К украшениям конской сбруи относятся подвесные бронзовые шлейные бляхи (рис. 28, 29, 32), среди которых имеются фигурные подвески с изображениями зверей (рис. 28, 30, 31), а также бронзовые пряжки, бубенчики, ворворки для кистей (рис. 28, 18, 33, 37) и др. Впервые появляются бронзовые бляхи-тройчатки, закрепляющие перекрестия ремней (рис. 28, 59). Разнообразные пряжки и бляшки украшали уздечные наборы (рис. 28, 35, 43, 45, 47, 49, 51, 53).
Из-за обряда трупосожжений от одежд людей сохраняются лишь золотые и серебряные бляшки, наконечники и пряжки наборных поясов (рис. 28, 36, 42, 44, 46, 48, 50, 52, 54–58, 60–67), среди которых многие являются образцами тонкой высокохудожественной ювелирной работы. Они нередко украшены не только растительными узорами, но и изображениями фениксов, уток, рыб, петухов, фантастических драконов, а в одном случае изображен лев, терзающий барана (рис. 28, 48, 52, 55, 57, 63). Подвесками таких поясов являлись фигурные «лировидные» бляхи (рис. 28, 67).

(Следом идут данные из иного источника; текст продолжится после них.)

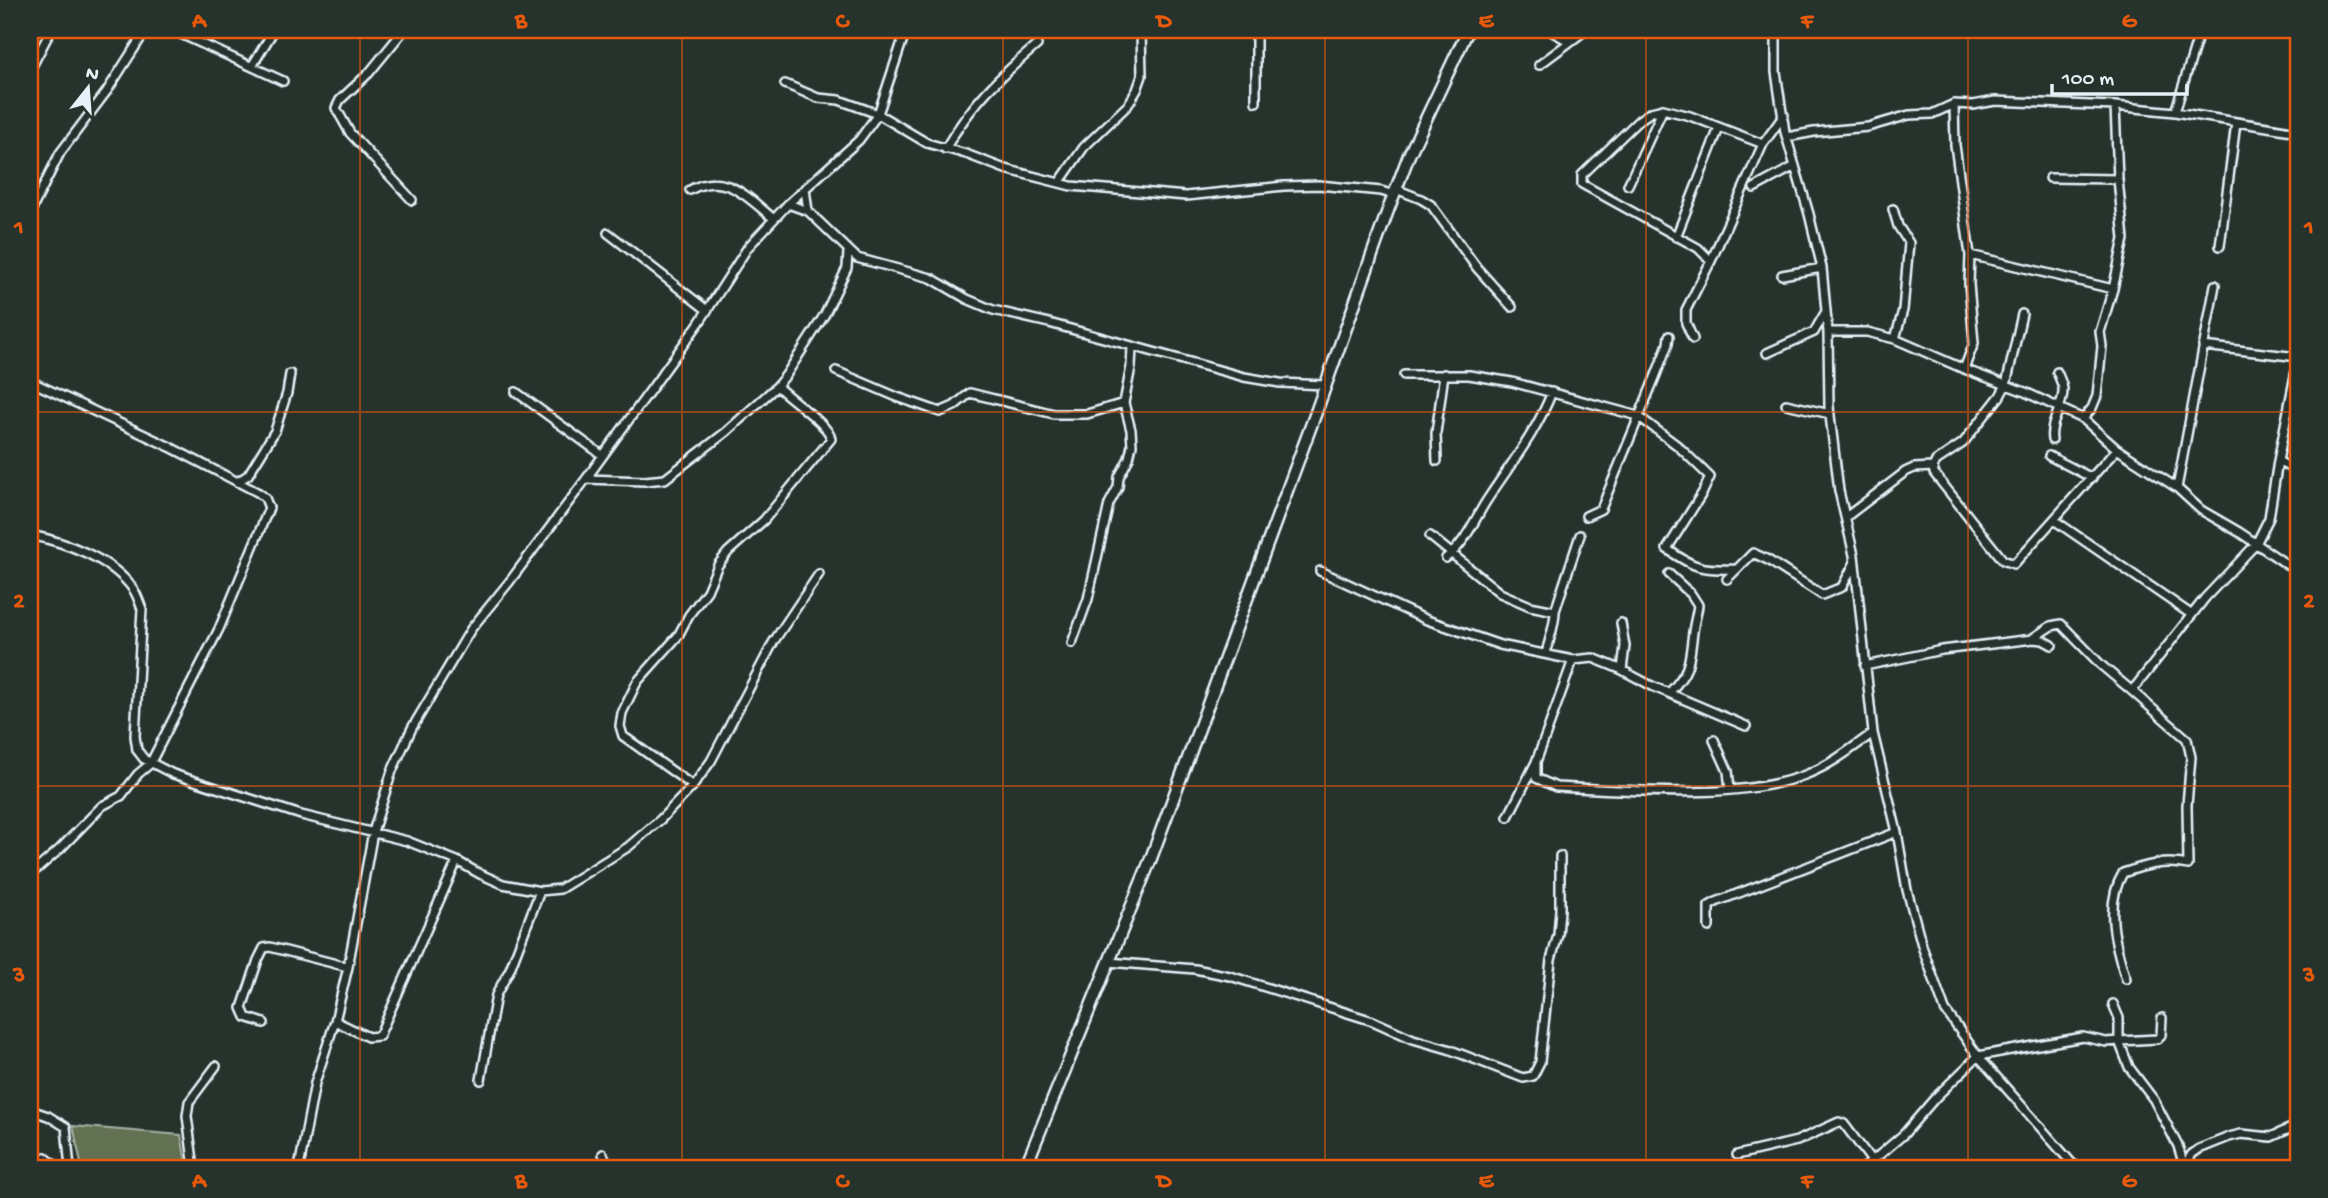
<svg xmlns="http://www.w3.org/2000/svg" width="2328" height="1198" font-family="'Gochi Hand',sans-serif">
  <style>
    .green { fill: #637152; stroke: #a6b1a5; stroke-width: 2 }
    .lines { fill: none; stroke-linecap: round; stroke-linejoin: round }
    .street-casing { stroke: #e8f1f8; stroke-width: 12 }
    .secondary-casing { stroke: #e8f1f8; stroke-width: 15 }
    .street { stroke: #26332d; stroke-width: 7 }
    .secondary { stroke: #26332d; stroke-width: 10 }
    .grid { fill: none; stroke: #e8590c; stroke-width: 2; stroke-opacity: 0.55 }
    .neatline { fill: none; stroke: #e8590c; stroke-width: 2.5 }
    .grid-label { font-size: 23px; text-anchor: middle; font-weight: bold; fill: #e8590c }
  </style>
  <rect width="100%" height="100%" fill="#26332d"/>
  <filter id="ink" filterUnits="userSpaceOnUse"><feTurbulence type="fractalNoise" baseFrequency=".0143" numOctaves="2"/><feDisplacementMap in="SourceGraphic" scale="14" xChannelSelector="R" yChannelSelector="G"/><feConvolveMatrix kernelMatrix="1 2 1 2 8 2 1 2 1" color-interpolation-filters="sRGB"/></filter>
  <g filter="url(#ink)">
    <path class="green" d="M73 1126 181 1135 187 1168H82Z"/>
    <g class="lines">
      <defs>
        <path id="street" d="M172 30 283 81
          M404 30 369 73 340 100 336 108 350 133 412 200
          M1549 30 1565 39 1572 40
          M1776 30V72L1785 132 1809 214 1822 268 1828 332 1829 407 1839 491 1854 555 1873 733 1897 832 1907 890 1923 949 1945 1010 1978 1056 2076 1168
          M1539 65 1586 30
          M252 66 274 30
          M30 70 51 30
          M785 84 818 98 839 100 878 114 927 143 966 154 1005 169 1071 186 1186 196 1284 186 1319 185 1381 191 1394 195
          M1256 102V30
          M1954 104 1973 105 1995 101 2115 106 2175 112 2298 132
          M2175 112 2200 30
          M1787 137 1814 132 1868 127 1909 115 1932 114 1954 104 1955 145 1970 255 1969 284 1974 343 1964 369 2025 392 2083 419 2117 449 2177 488 2201 510 2239 532 2298 572
          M945 149C972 103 997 79 1037 45
          M2050 178 2118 179
          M1059 183 1084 147 1128 105 1137 90 1142 76 1141 30
          M1628 185 1663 109
          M1754 188 1795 166
          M805 189 808 211
          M1396 189 1421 199 1431 205 1477 268 1512 307
          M690 190C725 170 748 198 774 219
          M788 204 808 211 857 258 931 278 967 299 993 310 1049 323 1244 377 1280 383 1325 385
          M1893 209 1898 226 1909 243 1903 310 1895 339
          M30 213 60 153 107 91 146 30
          M608 233 707 310
          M1676 237 1719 128
          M2220 246 2236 123
          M1970 255 2113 289
          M1711 261 1698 248 1582 184V175L1639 120 1651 112 1663 109 1690 116 1763 144
          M1782 275 1822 268
          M2022 314 2006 385 2000 396 1963 443 1936 461 1933 467 1934 473 2003 560 2014 564 2117 449
          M1828 332H1867L1895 339 1964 369
          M1693 339 1686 323V310L1711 261 1763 144 1784 115
          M2203 346 2298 357
          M1767 353 1814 332 1825 313
          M836 371 897 397 940 412 954 406 970 393 1054 414H1087L1124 403 1131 367 1132 347
          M1404 375H1469L1512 382 1638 416 1678 446 1710 477 1703 492 1667 549C1695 569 1703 570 1737 569
          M30 381 170 447 259 493 265 498 269 508 219 629 150 764 138 774 121 796 102 806 60 849 30 875
          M516 392 602 455
          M1786 404 1830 414
          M2083 419 2092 408 2097 396 2102 346 2100 332 2113 289 2124 239 2118 179 2115 106
          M2052 440C2049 422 2064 407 2063 389 2062 383 2059 377 2057 372
          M2049 456 2092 478
          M1437 461 1436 433 1444 374
          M2278 461 2298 360
          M586 479 645 481 665 479 726 432 777 386 786 375 825 314 847 268 848 252
          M237 482 248 475 275 431 287 393 290 374
          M2177 488 2215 285
          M1586 516 1601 509 1656 375 1668 344 1669 336
          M1846 517 1905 472 1914 468 1933 467
          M2054 520 2192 615
          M30 535C65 542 111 558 133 589 137 594 139 602 142 609L135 736 137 750 144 759 173 774 301 815 407 841 457 861 480 874 503 884 540 891 560 889 628 847 661 819 693 786 711 761 774 641 819 574
          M1430 536 1500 593 1530 606 1555 611C1555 626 1549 639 1546 654
          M1446 558C1466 543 1474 520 1487 500 1511 463 1535 435 1552 392
          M1320 571 1427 620 1500 645 1573 660 1593 658 1620 669 1652 686 1746 726
          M1727 579 1753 553 1768 560 1822 595 1842 587 1854 564
          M1555 611 1580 535
          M1621 623 1625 646 1622 670
          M2033 638 2051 626 2061 624 2101 665 2132 691
          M1072 643 1088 599 1109 504 1118 487 1119 477 1129 458 1132 445 1131 430 1124 403
          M1865 666 1942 650 2033 639 2043 640 2052 645
          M1669 693C1691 670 1689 662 1693 632 1694 623 1697 614 1698 605L1691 594 1669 574
          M1714 740 1728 771 1730 789
          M1536 762V778L1556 787C1630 790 1737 801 1805 775 1831 765 1851 749 1873 733
          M693 786 623 736 620 726 622 713 637 682 678 636 689 615 707 591 718 565 728 552 764 520 831 439C830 425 789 399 777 386
          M1508 817 1536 762 1573 660
          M1709 927V906L1716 902 1897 832
          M1108 962 1195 969 1230 976 1373 1021 1413 1039 1448 1049 1523 1078 1533 1076 1540 1062 1551 960 1558 935 1560 910V856
          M2126 979C2115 945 2104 905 2123 873 2146 865 2164 860 2188 865L2187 805 2191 757 2187 739 2132 691 2205 598 2256 544 2269 518 2278 461 2298 472
          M2162 1018 2161 1035 2157 1039 2119 1041 2129 1067 2154 1100 2178 1146 2184 1166
          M335 1021 368 1037 379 1036 457 861
          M264 1023 246 1017 242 1008 258 960 264 948 270 947 348 967
          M481 1080 496 995 510 969 540 891
          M30 1110 48 1116 66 1127 70 1168
          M603 1154 609 1168
          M1737 1155 1797 1141 1839 1122 1844 1124 1877 1168
          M45 1157 58 1168
          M194 1168 187 1116 189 1102 216 1066
          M299 1168 315 1083 335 1021 348 967 373 832 392 771 412 728 471 629 510 581 586 479 699 323 748 247 788 204 859 140 878 114 906 30
          M1864 1168 1904 1134 1935 1098 1978 1056 2083 1037 2106 1042 2119 1041V1018L2113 1004
          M2183 1168 2192 1154 2199 1149 2229 1137 2241 1134 2271 1137 2298 1125"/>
        <path id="secondary" d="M1025 1168 1150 861 1315 415 1387 213 1409 155 1468 30"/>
      </defs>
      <use href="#street" class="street-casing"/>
      <use href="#secondary" class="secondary-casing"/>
      <use href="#street" class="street"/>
      <use href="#secondary" class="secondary"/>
    </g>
  </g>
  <path class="grid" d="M360 30V1168M682 30V1168M1003 30V1168M1325 30V1168M1646 30V1168M1968 30V1168M30 412H2298M30 786H2298"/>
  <rect width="2328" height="1198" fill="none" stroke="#26332d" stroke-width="77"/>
  <g transform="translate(88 88) rotate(17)" stroke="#26332d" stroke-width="5" paint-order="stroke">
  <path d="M0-5L12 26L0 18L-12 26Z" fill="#e8f1f8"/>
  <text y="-10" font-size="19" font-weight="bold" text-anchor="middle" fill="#e8f1f8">N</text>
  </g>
  <path d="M2052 84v10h135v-10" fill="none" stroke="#e8f1f8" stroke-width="3.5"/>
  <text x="2062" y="84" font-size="21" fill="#e8f1f8" stroke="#26332d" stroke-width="5" paint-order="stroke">100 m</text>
  <rect x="38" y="38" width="2252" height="1122" class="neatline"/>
  <g class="grid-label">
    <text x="199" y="27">A</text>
    <text x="521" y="27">B</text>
    <text x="842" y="27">C</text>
    <text x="1164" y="27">D</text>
    <text x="1486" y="27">E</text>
    <text x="1807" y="27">F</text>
    <text x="2129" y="27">G</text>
    <text x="19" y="233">1</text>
    <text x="2309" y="233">1</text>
    <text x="19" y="607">2</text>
    <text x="2309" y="607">2</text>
    <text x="19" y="981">3</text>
    <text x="2309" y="981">3</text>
    <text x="199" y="1187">A</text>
    <text x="521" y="1187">B</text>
    <text x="842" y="1187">C</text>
    <text x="1164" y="1187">D</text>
    <text x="1486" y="1187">E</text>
    <text x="1807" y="1187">F</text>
    <text x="2129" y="1187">G</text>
  </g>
</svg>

В могилах знати находят золотые браслеты, пуговицы, серьги с подвесками (рис. 28, 38–40), а также серебряные воспроизведения цветов — аппликаций по металлу.
В нескольких могилах встречены деревянные статуэтки стоящих баранов, головы и шеи которых обложены листовым золотом, а туловища — серебряными или медными обкладками, сохраняющими форму самой скульптуры (рис. 28, 41). Фигурки баранов созданы весьма реалистично, в древней традиции, восходящей к таштыкской эпохе. В таштыкских склепах обнаружено много деревянных фигурок баранов, оклеенных плющеным золотом. Описанные фигурки являются свидетельством того, что малая пластика имела место как в быту, так и в погребальном обряде древних хакасов в эпоху чаатасов. К сожалению, из-за ограбления мавзолеев знати до нас дошли далеко не полные, отрывочные данные о действительном богатстве тех высокохудожественных памятников скульптурного, ювелирного и прикладного искусства, которые изготовлялись на Енисее в VIII–IX вв. [Евтюхова Л.А., 1948, рис. 28; 104; 105; Левашева В.П., 1952, рис. 1, 3, 4].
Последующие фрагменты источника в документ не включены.